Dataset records

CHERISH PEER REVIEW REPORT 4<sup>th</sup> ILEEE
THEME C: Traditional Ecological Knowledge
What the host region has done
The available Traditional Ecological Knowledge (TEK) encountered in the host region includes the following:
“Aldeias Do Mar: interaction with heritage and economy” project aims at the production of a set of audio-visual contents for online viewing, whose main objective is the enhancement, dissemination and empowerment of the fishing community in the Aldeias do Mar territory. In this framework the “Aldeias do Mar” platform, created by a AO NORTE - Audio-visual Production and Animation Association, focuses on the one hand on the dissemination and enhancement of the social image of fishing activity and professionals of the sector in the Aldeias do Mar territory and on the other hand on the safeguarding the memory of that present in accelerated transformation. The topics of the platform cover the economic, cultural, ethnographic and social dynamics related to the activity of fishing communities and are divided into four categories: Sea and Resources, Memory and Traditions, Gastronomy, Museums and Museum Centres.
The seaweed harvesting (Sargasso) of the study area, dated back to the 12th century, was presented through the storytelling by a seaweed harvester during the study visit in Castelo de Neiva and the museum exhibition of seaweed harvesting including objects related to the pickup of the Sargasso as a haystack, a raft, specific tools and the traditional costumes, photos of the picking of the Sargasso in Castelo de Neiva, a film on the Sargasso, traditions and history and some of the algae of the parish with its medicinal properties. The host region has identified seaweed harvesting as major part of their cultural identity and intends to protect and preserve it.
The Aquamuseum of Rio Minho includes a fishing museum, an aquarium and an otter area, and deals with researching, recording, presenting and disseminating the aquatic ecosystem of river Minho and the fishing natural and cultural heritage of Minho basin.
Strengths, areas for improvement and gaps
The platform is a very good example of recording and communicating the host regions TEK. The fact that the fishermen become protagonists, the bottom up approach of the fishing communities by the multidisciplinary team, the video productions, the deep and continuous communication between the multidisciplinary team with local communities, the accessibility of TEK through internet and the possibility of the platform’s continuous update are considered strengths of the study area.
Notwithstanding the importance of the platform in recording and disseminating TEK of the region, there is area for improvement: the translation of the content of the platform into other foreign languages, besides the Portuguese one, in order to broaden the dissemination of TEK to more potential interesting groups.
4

## EXERCISE PROMPT
Repeat every line exactly, starting with the first line of the entries, and stop once the line containing "The available Traditional" has been given.

## YOUR SOLUTION
CHERISH PEER REVIEW REPORT 4<sup>th</sup> ILEEE
THEME C: Traditional Ecological Knowledge
What the host region has done
The available Traditional Ecological Knowledge (TEK) encountered in the host region includes the following:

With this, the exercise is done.